I knuckled my eyes and lay there in the pillows. The potion the Willow had given me was a churning, glowing warmth in my belly, like I’d eaten something with too many hot peppers in it.
“Alosha told me to get the Willow to look at you,” Kasia said, still leaning worried over me. “She said she was going to stop the crown prince from going.”
I gathered my strength and struggled up, grabbing for Kasia’s hands. The muscles of my stomach were aching and weak. But I couldn’t keep to my bed right now, whether I could use magic or not. A heaviness lingered in the air of the castle, that terrible pressure. The Wood was still here, somehow. The Wood hadn’t finished with us yet. “We have to find her.”
The guards at the crown prince’s rooms were on high alert; they half-wanted to bar us coming in, but I called out, “Alosha!” and when she put her head out and spoke to them, they let us into the skelter of packing under way. The crown prince wasn’t in full armor yet, but he had on his greaves and a mail shirt, and he had a hand on his son’s shoulder. His wife, Princess Malgorzhata, stood with him holding the little girl in her arms. The boy had a sword—a real sword with an edge, made small enough for him to hold. He wasn’t seven years old. I would have given money that a child that young would cut off a finger within a day—his or someone else’s—but he held it as expertly as any soldier. He was presenting it across his palms to his father with an anxious, upturned face. “I won’t be any trouble,” he said.
“You have to stay and look after Marisha,” the prince said, stroking the boy’s head. He looked at the princess; her face was sober. He didn’t kiss her, but he kissed her hand. “I’ll be back as soon as I can.”

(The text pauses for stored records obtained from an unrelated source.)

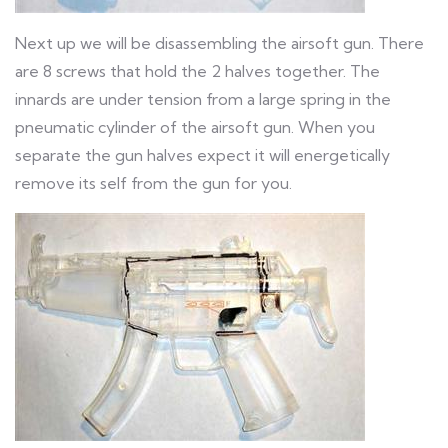
Next up we will be disassembling the airsoft gun. There
are 8 screws that hold the 2 halves together. The
innards are under tension from a large spring in the
pneumatic cylinder of the airsoft gun. When you
separate the gun halves expect it will energetically
remove its self from the gun for you.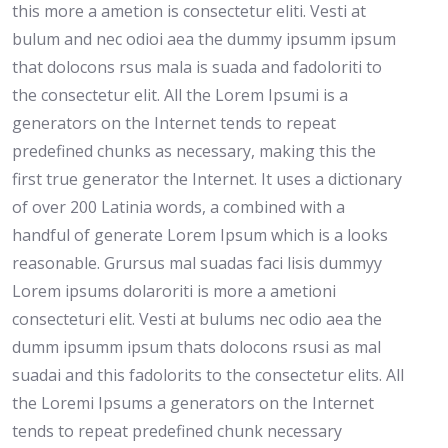
this more a ametion is consectetur eliti. Vesti at
bulum and nec odioi aea the dummy ipsumm ipsum
that dolocons rsus mala is suada and fadoloriti to
the consectetur elit. All the Lorem Ipsumi is a
generators on the Internet tends to repeat
predefined chunks as necessary, making this the
first true generator the Internet. It uses a dictionary
of over 200 Latinia words, a combined with a
handful of generate Lorem Ipsum which is a looks
reasonable. Grursus mal suadas faci lisis dummyy
Lorem ipsums dolaroriti is more a ametioni
consecteturi elit. Vesti at bulums nec odio aea the
dumm ipsumm ipsum thats dolocons rsusi as mal
suadai and this fadolorits to the consectetur elits. All
the Loremi Ipsums a generators on the Internet
tends to repeat predefined chunk necessary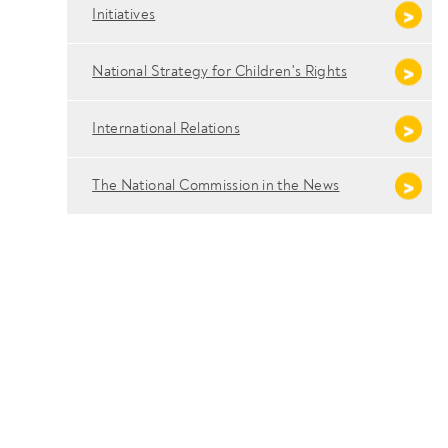
Initiatives
National Strategy for Children's Rights
International Relations
The National Commission in the News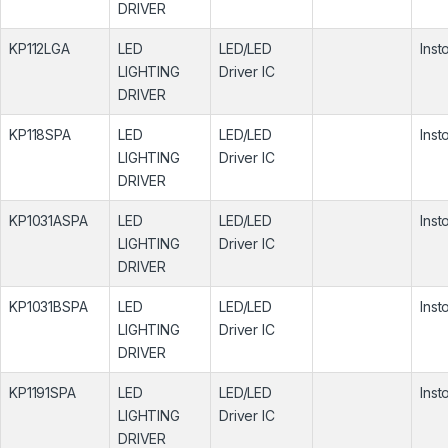
DRIVER
KP112LGA
LED
LED/LED
Inst
LIGHTING
Driver IC
DRIVER
KP118SPA
LED
LED/LED
Inst
LIGHTING
Driver IC
DRIVER
KP1031ASPA
LED
LED/LED
Inst
LIGHTING
Driver IC
DRIVER
KP1031BSPA
LED
LED/LED
Inst
LIGHTING
Driver IC
DRIVER
KP1191SPA
LED
LED/LED
Inst
LIGHTING
Driver IC
DRIVER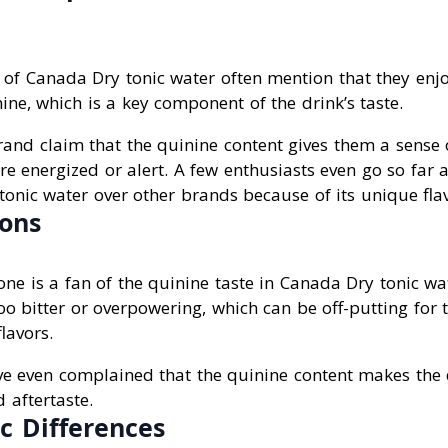
of Canada Dry tonic water often mention that they enjoy
nine, which is a key component of the drink’s taste.
and claim that the quinine content gives them a sense 
e energized or alert. A few enthusiasts even go so far a
onic water over other brands because of its unique flav
ons
ne is a fan of the quinine taste in Canada Dry tonic w
oo bitter or overpowering, which can be off-putting for
flavors.
ve even complained that the quinine content makes the
 aftertaste.
 Differences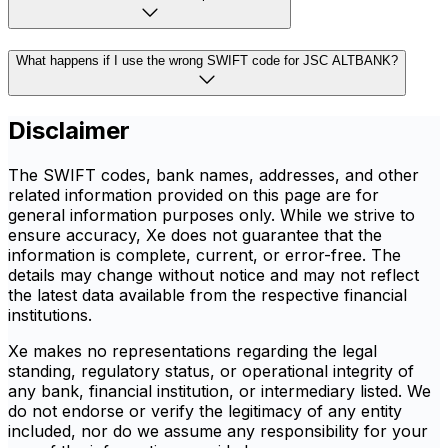
What happens if I use the wrong SWIFT code for JSC ALTBANK?
Disclaimer
The SWIFT codes, bank names, addresses, and other
related information provided on this page are for
general information purposes only. While we strive to
ensure accuracy, Xe does not guarantee that the
information is complete, current, or error-free. The
details may change without notice and may not reflect
the latest data available from the respective financial
institutions.
Xe makes no representations regarding the legal
standing, regulatory status, or operational integrity of
any bank, financial institution, or intermediary listed. We
do not endorse or verify the legitimacy of any entity
included, nor do we assume any responsibility for your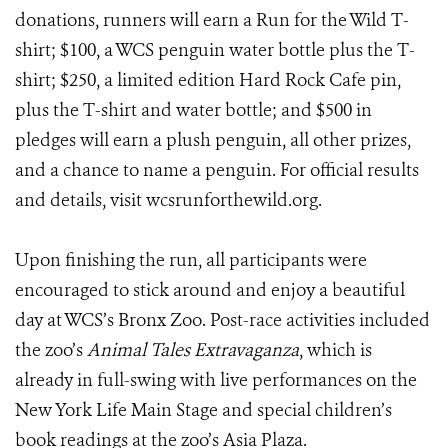
donations, runners will earn a Run for the Wild T-
shirt; $100, a WCS penguin water bottle plus the T-
shirt; $250, a limited edition Hard Rock Cafe pin,
plus the T-shirt and water bottle; and $500 in
pledges will earn a plush penguin, all other prizes,
and a chance to name a penguin. For official results
and details, visit wcsrunforthewild.org.
Upon finishing the run, all participants were
encouraged to stick around and enjoy a beautiful
day at WCS’s Bronx Zoo. Post-race activities included
the zoo’s
Animal Tales Extravaganza
, which is
already in full-swing with live performances on the
New York Life Main Stage and special children’s
book readings at the zoo’s Asia Plaza.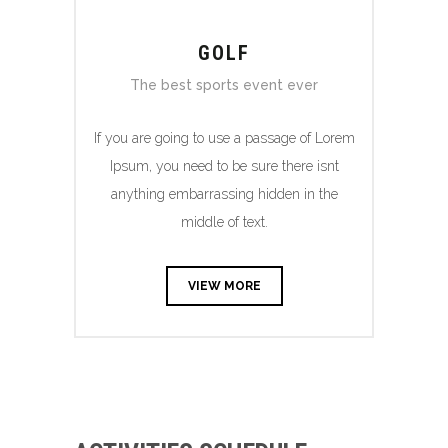
GOLF
The best sports event ever
If you are going to use a passage of Lorem
Ipsum, you need to be sure there isnt
anything embarrassing hidden in the
middle of text.
VIEW MORE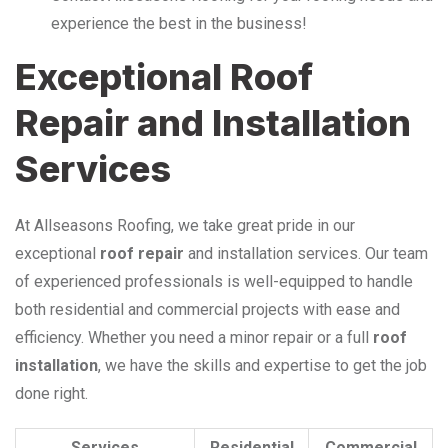
experience the best in the business!
Exceptional Roof
Repair and Installation
Services
At Allseasons Roofing, we take great pride in our
exceptional
roof repair
and installation services. Our team
of experienced professionals is well-equipped to handle
both residential and commercial projects with ease and
efficiency. Whether you need a minor repair or a full
roof
installation
, we have the skills and expertise to get the job
done right.
Services
Residential
Commercial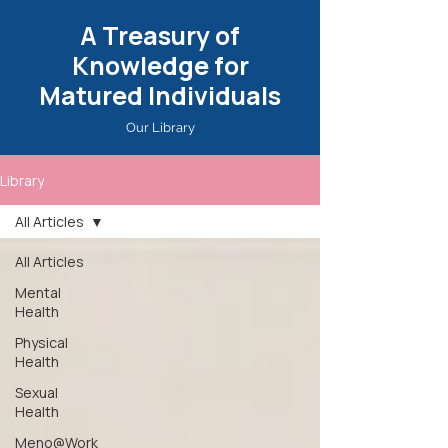
A Treasury of
Knowledge for
Matured Individuals
Our Library
Library
All Articles
All Articles
Mental
Health
Physical
Health
Sexual
Health
Meno@Work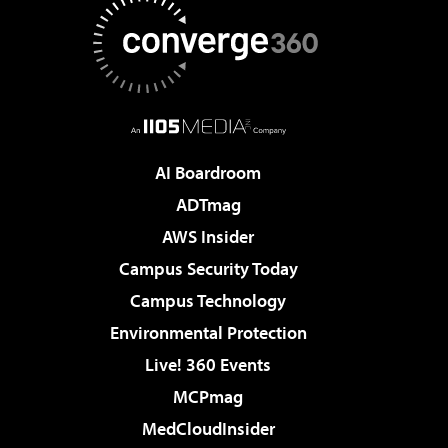
AI Boardroom
ADTmag
AWS Insider
Campus Security Today
Campus Technology
Environmental Protection
Live! 360 Events
MCPmag
MedCloudInsider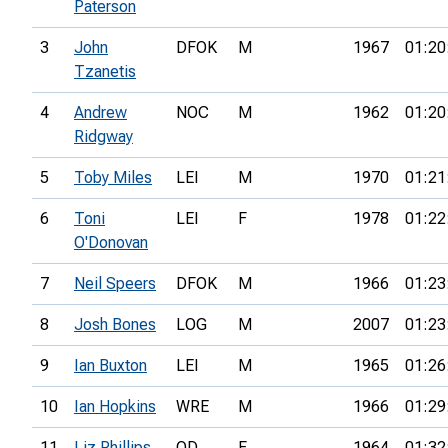
Paterson
3
John
DFOK
M
1967
01:20
Tzanetis
4
Andrew
NOC
M
1962
01:20
Ridgway
5
Toby Miles
LEI
M
1970
01:21
6
Toni
LEI
F
1978
01:22
O'Donovan
7
Neil Speers
DFOK
M
1966
01:23
8
Josh Bones
LOG
M
2007
01:23
9
Ian Buxton
LEI
M
1965
01:26
10
Ian Hopkins
WRE
M
1966
01:29
11
Liz Phillips
OD
F
1964
01:32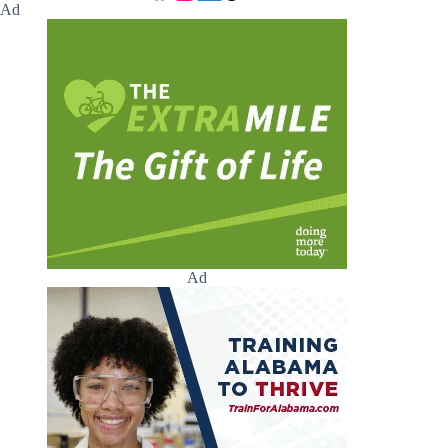
Ad
Ad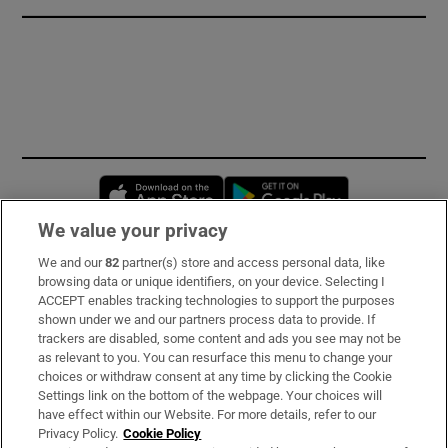
Opens in new window
Opens in new 
We value your privacy
We and our
82
partner(s) store and access personal data, like
Subscribe
browsing data or unique identifiers, on your device. Selecting I
ACCEPT enables tracking technologies to support the purposes
Support
shown under we and our partners process data to provide. If
trackers are disabled, some content and ads you see may not be
About Us
as relevant to you. You can resurface this menu to change your
choices or withdraw consent at any time by clicking the Cookie
Irish Times Products & Services
Settings link on the bottom of the webpage. Your choices will
have effect within our Website. For more details, refer to our
Privacy Policy.
Cookie Policy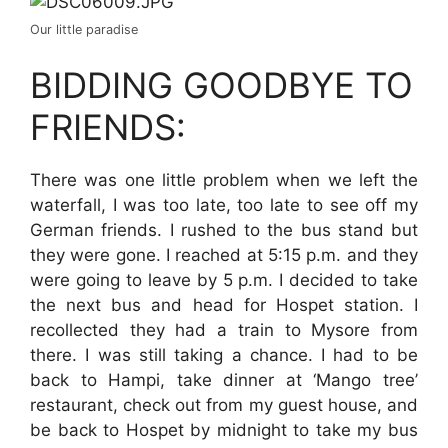
Our little paradise
BIDDING GOODBYE TO
FRIENDS:
There was one little problem when we left the
waterfall, I was too late, too late to see off my
German friends. I rushed to the bus stand but
they were gone. I reached at 5:15 p.m. and they
were going to leave by 5 p.m. I decided to take
the next bus and head for Hospet station. I
recollected they had a train to Mysore from
there. I was still taking a chance. I had to be
back to Hampi, take dinner at ‘Mango tree’
restaurant, check out from my guest house, and
be back to Hospet by midnight to take my bus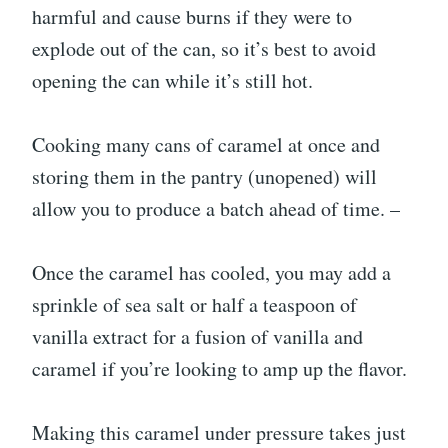
harmful and cause burns if they were to
explode out of the can, so it’s best to avoid
opening the can while it’s still hot.
Cooking many cans of caramel at once and
storing them in the pantry (unopened) will
allow you to produce a batch ahead of time. –
Once the caramel has cooled, you may add a
sprinkle of sea salt or half a teaspoon of
vanilla extract for a fusion of vanilla and
caramel if you’re looking to amp up the flavor.
Making this caramel under pressure takes just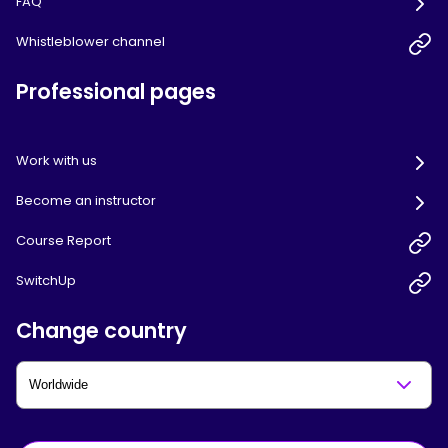
FAQ
Whistleblower channel
Professional pages
Work with us
Become an instructor
Course Report
SwitchUp
Change country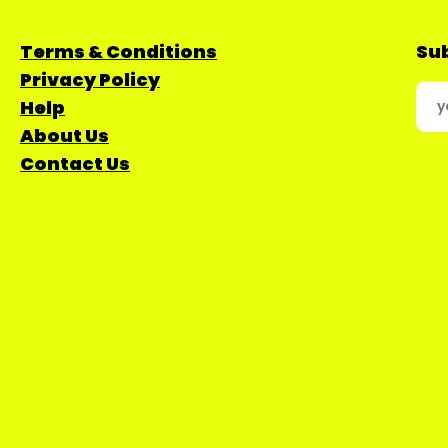
Terms & Conditions
Sub
Privacy Policy
Help
About Us
Contact Us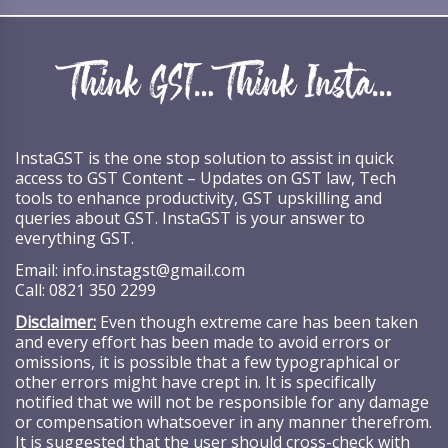
InstaGST is the one stop solution to assist in quick
access to GST Content – Updates on GST law, Tech
tools to enhance productivity, GST upskilling and
queries about GST. InstaGST is your answer to
everything GST.
Email:
info.instagst@gmail.com
Call:
0821 350 2299
Disclaimer:
Even though extreme care has been taken
and every effort has been made to avoid errors or
omissions, it is possible that a few typographical or
other errors might have crept in. It is specifically
notified that we will not be responsible for any damage
or compensation whatsoever in any manner therefrom.
It is suggested that the user should cross-check with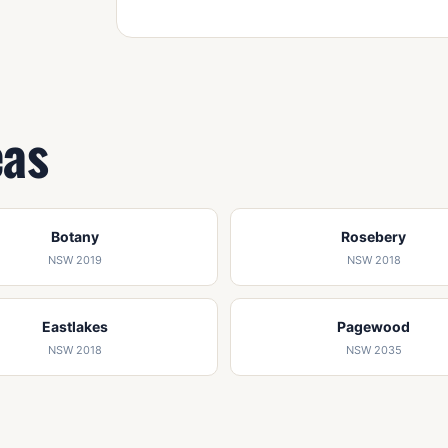
eas
Botany
Rosebery
NSW 2019
NSW 2018
Eastlakes
Pagewood
NSW 2018
NSW 2035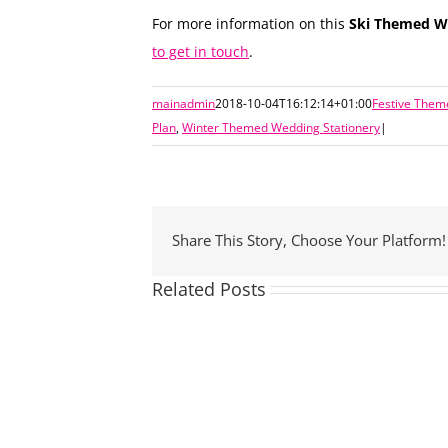
For more information on this
Ski Themed We
to get in touch
.
mainadmin
2018-10-04T16:12:14+01:00
Festive Them
Plan
,
Winter Themed Wedding Stationery
|
Share This Story, Choose Your Platform!
Related Posts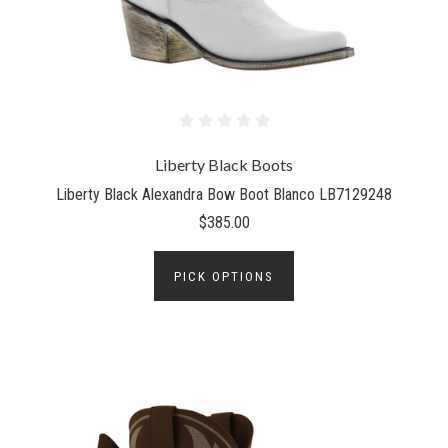
Liberty Black Boots
Liberty Black Alexandra Bow Boot Blanco LB7129248
$385.00
PICK OPTIONS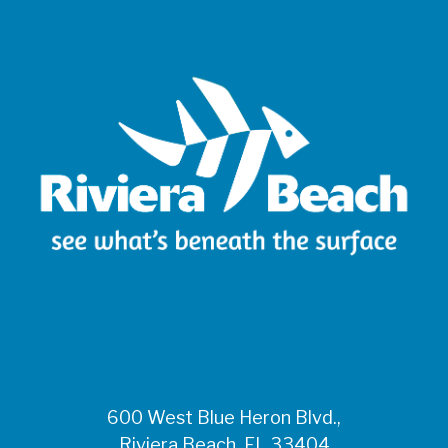
600 West Blue Heron Blvd.,
Riviera Beach, FL 33404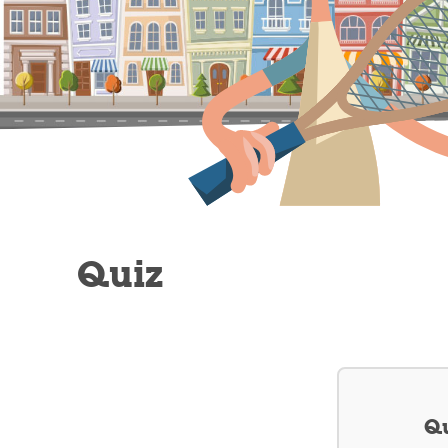
Quiz
Qu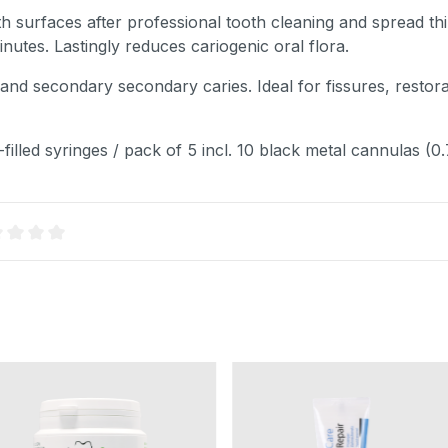
ooth surfaces after professional tooth cleaning and spread thi
nutes. Lastingly reduces cariogenic oral flora.
l and secondary secondary caries. Ideal for fissures, resto
filled syringes / pack of 5 incl. 10 black metal cannulas (0
age rating of 0 out of 5 stars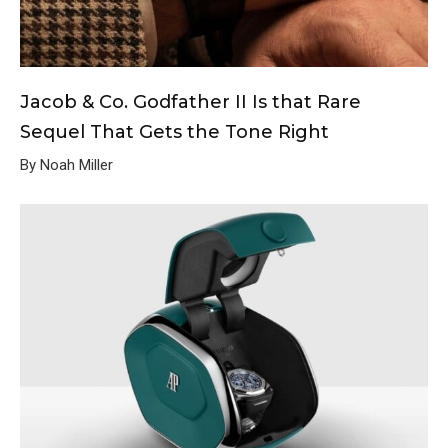
Jacob & Co. Godfather II Is that Rare
Sequel That Gets the Tone Right
By Noah Miller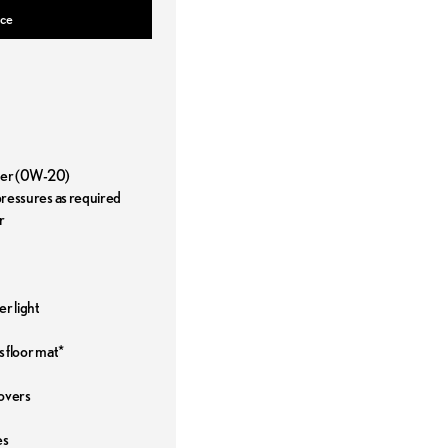
ice
ilter (0W-20)
 pressures as required
r
r light
s floor mat*
covers
es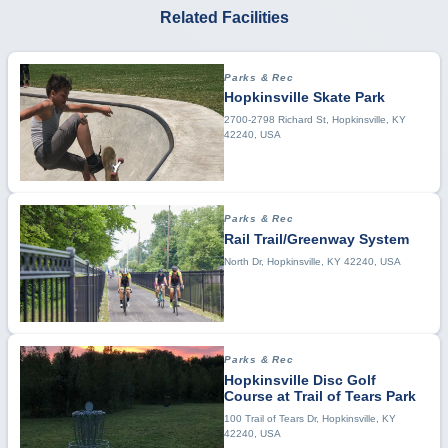
Related Facilities
Parks & Rec
Hopkinsville Skate Park
2700-2798 Richard St, Hopkinsville, KY
42240, USA
Parks & Rec
Rail Trail/Greenway System
North Dr, Hopkinsville, KY 42240, USA
Parks & Rec
Hopkinsville Disc Golf
Course at Trail of Tears Park
100 Trail of Tears Dr, Hopkinsville, KY
42240, USA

“I’m thinking of taking the children to Gidna once the funeral is over,” the princess said: I knew vaguely it was the name of the city she was from, the ocean port the marriage had opened to Polnya. “The sea air will be healthy for them, and my parents haven’t seen Marisha since her christening.” From the words, you would have thought she’d just had the idea a moment ago, but as she said them, they sounded rehearsed.
“I don’t want to go to Gidna!” the boy said. “Papa—”
“Enough, Stashek,” the prince said. “Whatever you think best,” he told the princess, and turned to Alosha. “Will you put a blessing on my sword?”
“I’d rather not,” she said grimly. “Why are you lending yourself to this? After we spoke yesterday—”
“Yesterday my father was alive,” Prince Sigmund said. “Today he’s dead. What do you think is going to happen when the Magnati vote on the succession, if I let Marek go and he destroys this Rosyan army for us?”
“So send a general,” Alosha said, but she wasn’t really arguing; I could tell she was only saying it while she searched for another answer that she believed in. “What about Baron Golshkin—”
“I can’t,” he said. “If I don’t ride out at the head of this army, Marek will. Do you think there’s any general I could appoint who would stand in the way of the hero of Polnya right now? The whole country is ringing with his song.”
“Only a fool would put Marek on the throne instead of you,” Alosha said.
“Men are fools,” Sigmund said. “Give me the blessing, and keep an eye on the children for me.”
We stayed and watched him ride away. The two small children knelt up on a footstool, peering over the window-sill with their mother behind them, her hands on their heads, golden and dark. He went with a small troop of guards for escort, his retinue, the eagle flag in red on white billowing out behind him. Alosha watched silently beside me from the second window until they had gone out of the courtyard. Then she turned to me and said dourly, “There’s always a price.”
“Yes,” I said, low and tired. And I didn’t think we were done paying.
Chapter 24
I couldn’t do anything more, just then, but sleep. Alosha told me to lie down right there in the room, despite the princess’s dubious looks, and I fell asleep on the soft wool rug before the fireplace: it was woven in a strange dancing pattern of enormous curved raindrop shapes, or perhaps tears. The stone floor beneath was hard, but I was too tired to care.